## WHAT IS BEING ASKED
Print the lines that run from the line with "mug: none [275,764,356,868]" to the line with "laptop: none [381,834,553,982]", keeping both end lines, exactly as they appear in the entries below, and nothing else.

## EXCERPTED RECORDS
-*-*-
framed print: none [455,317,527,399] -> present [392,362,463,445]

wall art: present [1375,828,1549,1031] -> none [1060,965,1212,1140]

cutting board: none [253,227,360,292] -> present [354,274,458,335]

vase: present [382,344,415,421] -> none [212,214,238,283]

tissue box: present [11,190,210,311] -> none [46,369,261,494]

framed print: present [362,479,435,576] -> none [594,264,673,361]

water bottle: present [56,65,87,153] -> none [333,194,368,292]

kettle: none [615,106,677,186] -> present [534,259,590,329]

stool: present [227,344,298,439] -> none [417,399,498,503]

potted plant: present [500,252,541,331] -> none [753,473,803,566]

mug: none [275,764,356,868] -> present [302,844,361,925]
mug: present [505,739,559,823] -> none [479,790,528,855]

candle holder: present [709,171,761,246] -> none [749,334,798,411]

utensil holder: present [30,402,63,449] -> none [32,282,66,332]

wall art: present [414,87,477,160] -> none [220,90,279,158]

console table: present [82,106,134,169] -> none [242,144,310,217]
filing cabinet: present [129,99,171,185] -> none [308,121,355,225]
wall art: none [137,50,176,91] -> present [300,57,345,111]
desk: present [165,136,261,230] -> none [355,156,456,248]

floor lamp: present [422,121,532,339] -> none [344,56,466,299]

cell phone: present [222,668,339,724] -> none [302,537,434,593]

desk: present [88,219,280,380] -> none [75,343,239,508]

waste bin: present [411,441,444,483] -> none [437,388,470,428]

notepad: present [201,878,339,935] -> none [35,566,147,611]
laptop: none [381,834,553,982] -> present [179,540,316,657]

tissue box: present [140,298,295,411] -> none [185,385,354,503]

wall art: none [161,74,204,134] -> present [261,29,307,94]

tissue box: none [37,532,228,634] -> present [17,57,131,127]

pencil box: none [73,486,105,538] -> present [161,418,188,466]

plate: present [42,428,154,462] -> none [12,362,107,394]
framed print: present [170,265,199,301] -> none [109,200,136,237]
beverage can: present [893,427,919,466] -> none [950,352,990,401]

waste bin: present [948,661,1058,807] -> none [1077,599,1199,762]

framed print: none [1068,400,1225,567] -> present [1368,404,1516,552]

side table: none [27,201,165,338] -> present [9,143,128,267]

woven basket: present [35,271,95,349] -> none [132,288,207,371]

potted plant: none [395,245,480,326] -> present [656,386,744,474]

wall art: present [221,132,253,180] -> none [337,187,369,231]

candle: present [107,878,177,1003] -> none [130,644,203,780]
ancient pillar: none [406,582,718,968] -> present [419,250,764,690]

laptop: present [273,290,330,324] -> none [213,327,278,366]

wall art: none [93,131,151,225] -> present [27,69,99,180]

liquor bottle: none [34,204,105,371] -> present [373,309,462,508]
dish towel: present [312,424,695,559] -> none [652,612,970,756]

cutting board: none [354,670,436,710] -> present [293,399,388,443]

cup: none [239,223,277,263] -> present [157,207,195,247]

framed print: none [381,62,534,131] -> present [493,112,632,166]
-*-*-
## RESULT OF THIS TASK
mug: none [275,764,356,868] -> present [302,844,361,925]
mug: present [505,739,559,823] -> none [479,790,528,855]

candle holder: present [709,171,761,246] -> none [749,334,798,411]

utensil holder: present [30,402,63,449] -> none [32,282,66,332]

wall art: present [414,87,477,160] -> none [220,90,279,158]

console table: present [82,106,134,169] -> none [242,144,310,217]
filing cabinet: present [129,99,171,185] -> none [308,121,355,225]
wall art: none [137,50,176,91] -> present [300,57,345,111]
desk: present [165,136,261,230] -> none [355,156,456,248]

floor lamp: present [422,121,532,339] -> none [344,56,466,299]

cell phone: present [222,668,339,724] -> none [302,537,434,593]

desk: present [88,219,280,380] -> none [75,343,239,508]

waste bin: present [411,441,444,483] -> none [437,388,470,428]

notepad: present [201,878,339,935] -> none [35,566,147,611]
laptop: none [381,834,553,982] -> present [179,540,316,657]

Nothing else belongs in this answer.